## SUPPLIED RECORDS

= = = = =

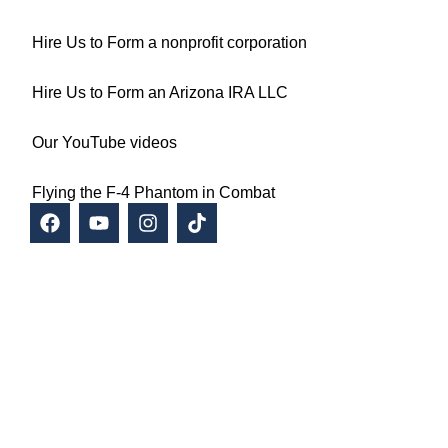
Hire Us to Form a nonprofit corporation
Hire Us to Form an Arizona IRA LLC
Our YouTube videos
Flying the F-4 Phantom in Combat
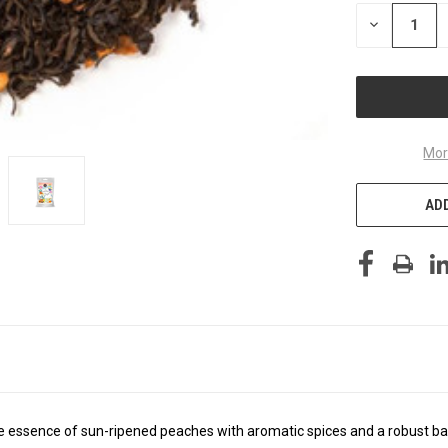
STOCK:
DECREASE
QUANTITY
OF
UNDEFINED
Mor
ADD
 essence of sun-ripened peaches with aromatic spices and a robust bas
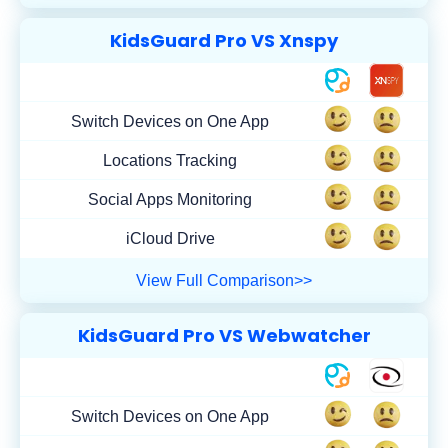
KidsGuard Pro VS Xnspy
Switch Devices on One App
Locations Tracking
Social Apps Monitoring
iCloud Drive
View Full Comparison>>
KidsGuard Pro VS Webwatcher
Switch Devices on One App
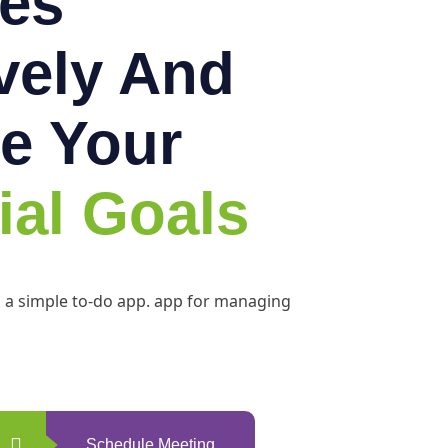
es
ively And
e Your
ial Goals
h a simple to-do app. app for managing
Schedule Meeting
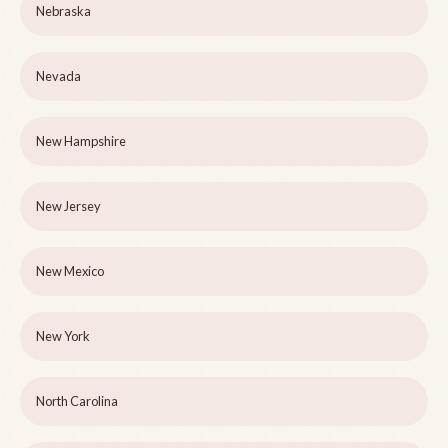
Nebraska
Nevada
New Hampshire
New Jersey
New Mexico
New York
North Carolina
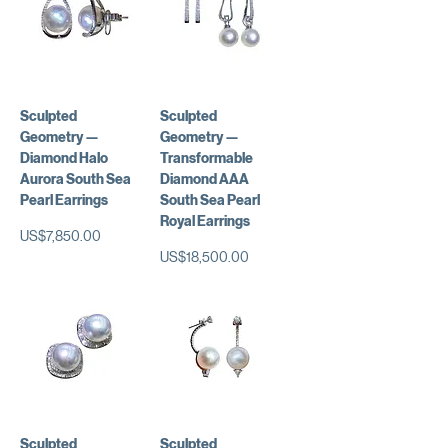
Sculpted
Sculpted
Geometry —
Geometry —
Diamond Halo
Transformable
Aurora South Sea
Diamond AAA
Pearl Earrings
South Sea Pearl
Royal Earrings
가격
US$7,850.00
가격
US$18,500.00
Sculpted
Sculpted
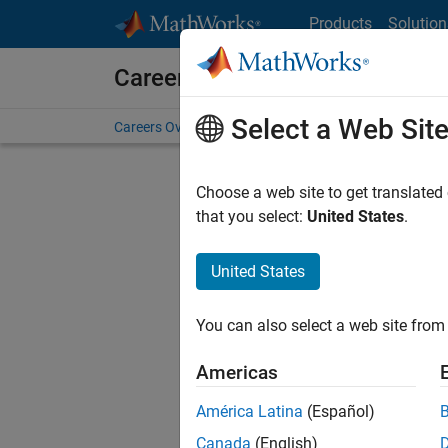
Skip to content
Products
Solution
Careers at MathWorks
Select a Web Sit
Careers Overview
Job Search
Office Locations
S
Choose a web site to get translated
that you select:
United States
.
United States
Sort By
You can also select a web site from 
Save Sel
Americas
América Latina
(Español)
Recr
Canada
(English)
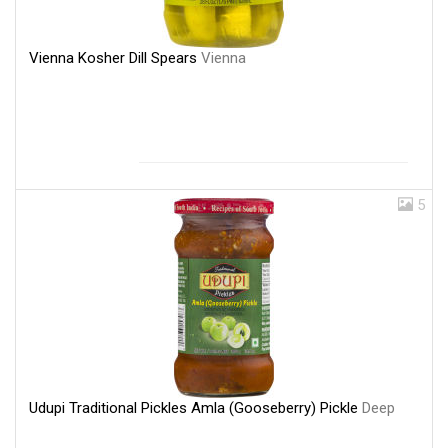
Vienna Kosher Dill Spears
Vienna
5
Udupi Traditional Pickles Amla (Gooseberry) Pickle
Deep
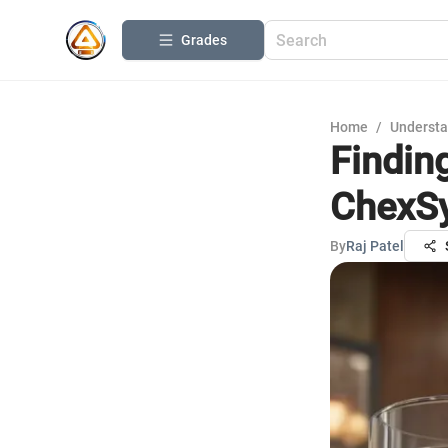
Grades
Home
/
Understa
Findin
ChexS
By
Raj Patel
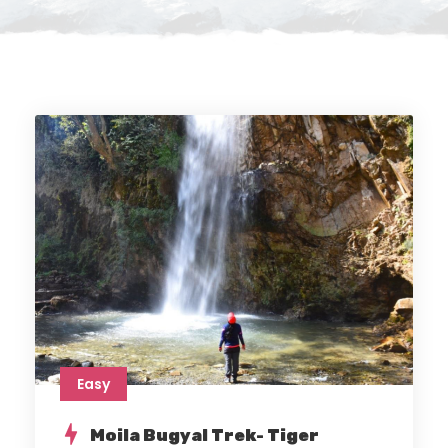
Easy
Moila Bugyal Trek- Tiger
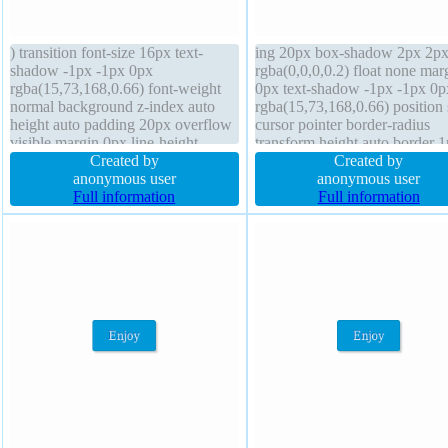
) transition font-size 16px text-
ing 20px box-shadow 2px 2px
shadow -1px -1px 0px
rgba(0,0,0,0.2) float none mar
rgba(15,73,168,0.66) font-weight
0px text-shadow -1px -1px 0p
normal background z-index auto
rgba(15,73,168,0.66) position s
height auto padding 20px overflow
cursor pointer border-radius
visible margin 0px line-height
transform height auto border 
normal cursor pointer width auto
Created by
#018dc4 solid overflow visibl
Created by
position static border 1px #018dc4
anonymous user
font-weight normal box-sizing
anonymous user
solid box-sizing content-box display
Full information
content-box line-height normal
Full information
inline-block transform border-radius
index auto width auto transitio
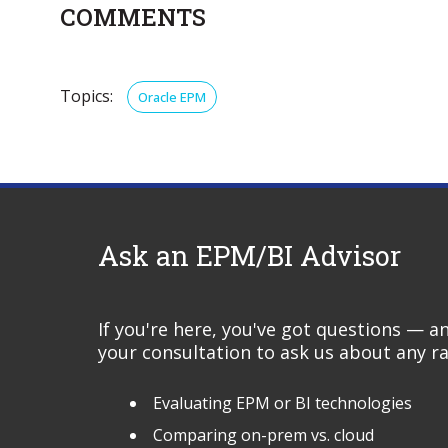
COMMENTS
Topics:
Oracle EPM
Ask an EPM/BI Advisor
If you're here, you've got questions — 
your consultation to ask us about any ra
Evaluating EPM or BI technologies
Comparing on-prem vs. cloud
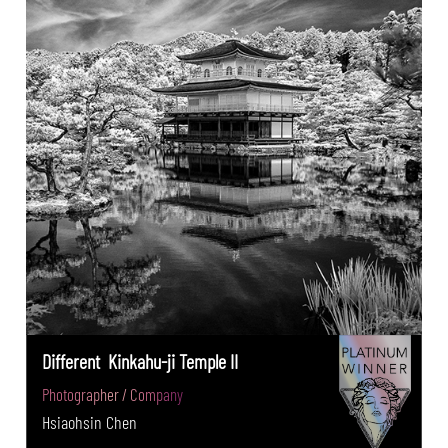
Different Kinkahu-ji Temple II
Photographer / Company
Hsiaohsin Chen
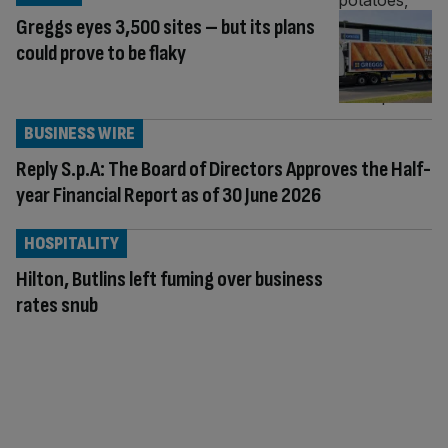
Greggs eyes 3,500 sites – but its plans
could prove to be flaky
BUSINESS WIRE
Reply S.p.A: The Board of Directors Approves the Half-
year Financial Report as of 30 June 2026
HOSPITALITY
Hilton, Butlins left fuming over business
rates snub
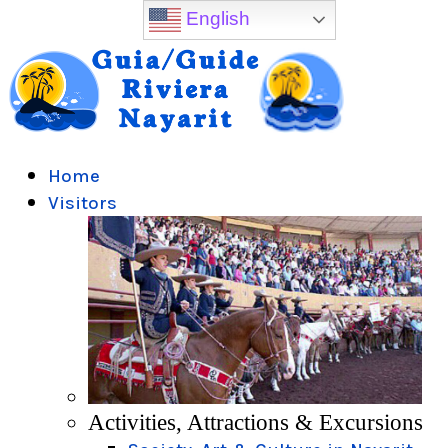
English
Home
Visitors
Activities, Attractions & Excursions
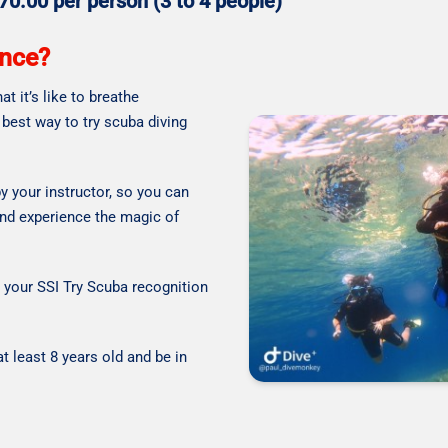
 70.00 per person (3 to 4 people)
ence?
t it’s like to breathe
 best way to try scuba diving
y your instructor, so you can
and experience the magic of
d your SSI Try Scuba recognition
t least 8 years old and be in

= = = = =

## EXERCISE PROMPT
Would you transcribe the whole listing above exactly? The pictures should not be included.

## ANSWER TO THIS TASK
Hire Us to Form a nonprofit corporation
Hire Us to Form an Arizona IRA LLC
Our YouTube videos
Flying the F-4 Phantom in Combat
STOCK:
DECREASE
QUANTITY
OF
UNDEFINED
Mor
ADD
 essence of sun-ripened peaches with aromatic spices and a robust bas
KidsGuard Pro VS Xnspy
Switch Devices on One App
Locations Tracking
Social Apps Monitoring
iCloud Drive
View Full Comparison>>
KidsGuard Pro VS Webwatcher
Switch Devices on One App
es
ively And
e Your
ial Goals
h a simple to-do app. app for managing
Schedule Meeting
Nebraska
Nevada
New Hampshire
New Jersey
New Mexico
New York
North Carolina
Sculpted
Sculpted
Geometry —
Geometry —
Diamond Halo
Transformable
Aurora South Sea
Diamond AAA
Pearl Earrings
South Sea Pearl
Royal Earrings
가격
US$7,850.00
가격
US$18,500.00
Sculpted
Sculpted
Skip to content
Products
Solution
Careers at MathWorks
Select a Web Sit
Careers Overview
Job Search
Office Locations
S
Choose a web site to get translated
that you select:
United States
.
United States
Sort By
You can also select a web site from 
Save Sel
Americas
América Latina
(Español)
Recr
Canada
(English)
Vienna Kosher Dill Spears
Vienna
5
Udupi Traditional Pickles Amla (Gooseberry) Pickle
Deep
Grades
Home
/
Understa
Findin
ChexS
By
Raj Patel
Easy
Moila Bugyal Trek- Tiger
) transition font-size 16px text-
ing 20px box-shadow 2px 2px
shadow -1px -1px 0px
rgba(0,0,0,0.2) float none mar
rgba(15,73,168,0.66) font-weight
0px text-shadow -1px -1px 0p
normal background z-index auto
rgba(15,73,168,0.66) position s
height auto padding 20px overflow
cursor pointer border-radius
visible margin 0px line-height
transform height auto border 
normal cursor pointer width auto
Created by
#018dc4 solid overflow visibl
Created by
position static border 1px #018dc4
anonymous user
font-weight normal box-sizing
anonymous user
solid box-sizing content-box display
Full information
content-box line-height normal
Full information
inline-block transform border-radius
index auto width auto transitio
COMMENTS
Topics:
Oracle EPM
Ask an EPM/BI Advisor
If you're here, you've got questions — 
your consultation to ask us about any ra
Evaluating EPM or BI technologies
Comparing on-prem vs. cloud
Different Kinkahu-ji Temple II
Photographer / Company
Hsiaohsin Chen
Greggs eyes 3,500 sites – but its plans
could prove to be flaky
BUSINESS WIRE
Reply S.p.A: The Board of Directors Approves the Half-
year Financial Report as of 30 June 2026
HOSPITALITY
Hilton, Butlins left fuming over business
rates snub
English
Home
Visitors
Activities, Attractions & Excursions
 70.00 per person (3 to 4 people)
ence?
t it’s like to breathe
 best way to try scuba diving
y your instructor, so you can
and experience the magic of
d your SSI Try Scuba recognition
t least 8 years old and be in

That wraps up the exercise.